Paul Carberry, director of Action for Children Scotland, said the inquiry – a “follow-up” to the 1964 Kilbrandon report which led to the creation of the Children’s Hearing System – had highlighted an important issue.

He said: “It is about saying there are kids on our doorstep who we should be providing opportunities for.”

The Scottish Government said arrangements had been in place for “cross-border placements” in secure units for a number of years.

A spokesman said there is “no clear evidence” supporting young people from England prevented those in Scotland being admitted.

He added: “It is the local authority’s duty to provide, or make provision for, secure care.

“Placements are often filled and vacated on an emergency basis and so the position is very dynamic.

“We would expect local authorities to contact all providers to verify real-time availability, and to notify the contract manager and the Scottish Government if they are having difficulty in placing a young person.”

Kibble, Paisley

For young people aged 12 to 18, with 18 places in three units. Each person is assigned support including key worker and tutors.

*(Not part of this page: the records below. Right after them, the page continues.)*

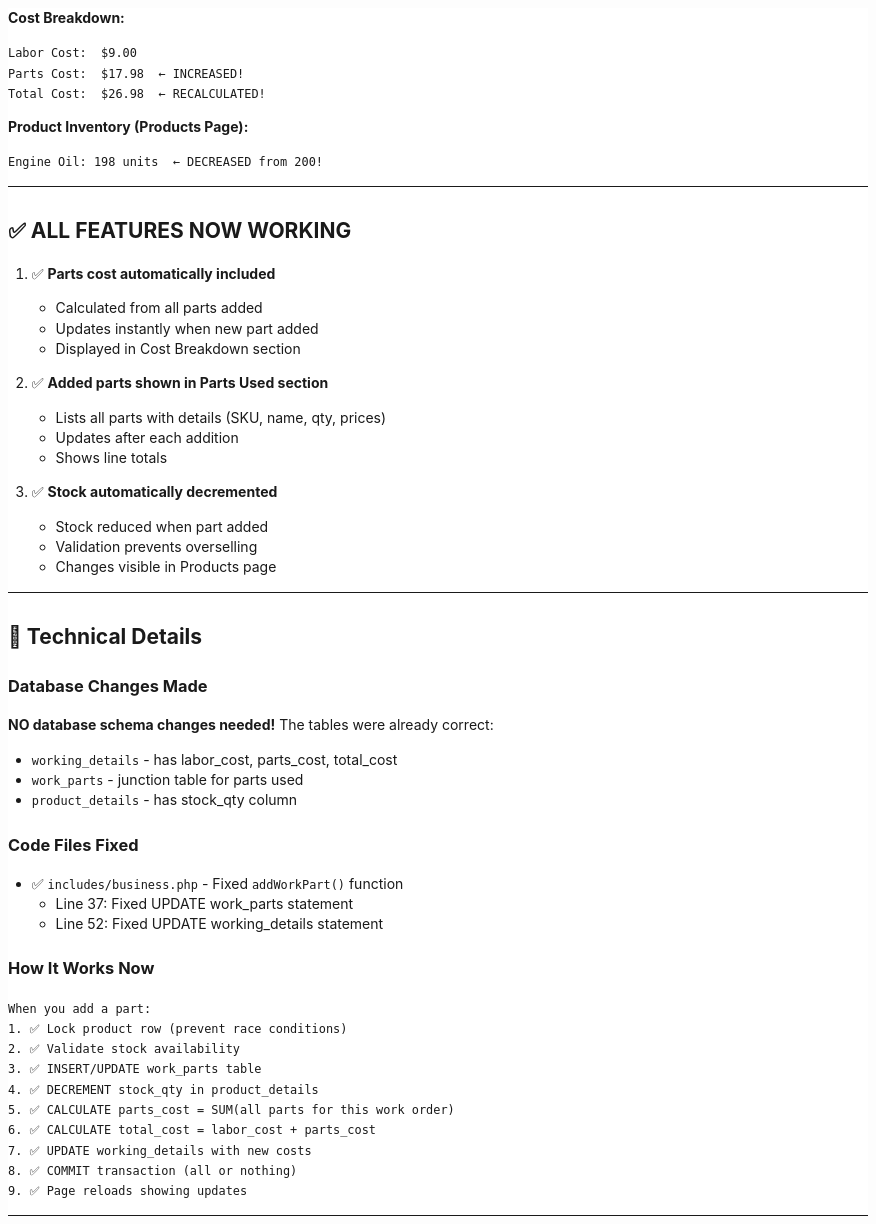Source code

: **Cost Breakdown:**
```
Labor Cost:  $9.00
Parts Cost:  $17.98  ← INCREASED!
Total Cost:  $26.98  ← RECALCULATED!
```

**Product Inventory (Products Page):**
```
Engine Oil: 198 units  ← DECREASED from 200!
```

---

## ✅ **ALL FEATURES NOW WORKING**

1. ✅ **Parts cost automatically included**
   - Calculated from all parts added
   - Updates instantly when new part added
   - Displayed in Cost Breakdown section

2. ✅ **Added parts shown in Parts Used section**
   - Lists all parts with details (SKU, name, qty, prices)
   - Updates after each addition
   - Shows line totals

3. ✅ **Stock automatically decremented**
   - Stock reduced when part added
   - Validation prevents overselling
   - Changes visible in Products page

---

## 🔧 **Technical Details**

### Database Changes Made
**NO database schema changes needed!** The tables were already correct:
- `working_details` - has labor_cost, parts_cost, total_cost
- `work_parts` - junction table for parts used
- `product_details` - has stock_qty column

### Code Files Fixed
- ✅ `includes/business.php` - Fixed `addWorkPart()` function
  - Line 37: Fixed UPDATE work_parts statement
  - Line 52: Fixed UPDATE working_details statement

### How It Works Now
```
When you add a part:
1. ✅ Lock product row (prevent race conditions)
2. ✅ Validate stock availability
3. ✅ INSERT/UPDATE work_parts table
4. ✅ DECREMENT stock_qty in product_details
5. ✅ CALCULATE parts_cost = SUM(all parts for this work order)
6. ✅ CALCULATE total_cost = labor_cost + parts_cost
7. ✅ UPDATE working_details with new costs
8. ✅ COMMIT transaction (all or nothing)
9. ✅ Page reloads showing updates
```

---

The Good Shepherd, Bishopton

Has a campus with an 18-bed secure unit, a six-bed close support unit and a three-bed semi-independent cottage which provides care and support for vulnerable 12 to 17-year-olds.

Rossie Young People’s Trust, Angus

Has 18 places for young people aged 12 to 18 in three housing units, each with six en suite bedrooms.

St Mary’s Kenmure, Bishopbriggs

Provides 24 secure beds for 11 to 18-year-olds on a campus with facilities including a pool and gym.

City of Edinburgh Council

A unit on the city outskirts has six places for young people aged between 10 and 17-years-old.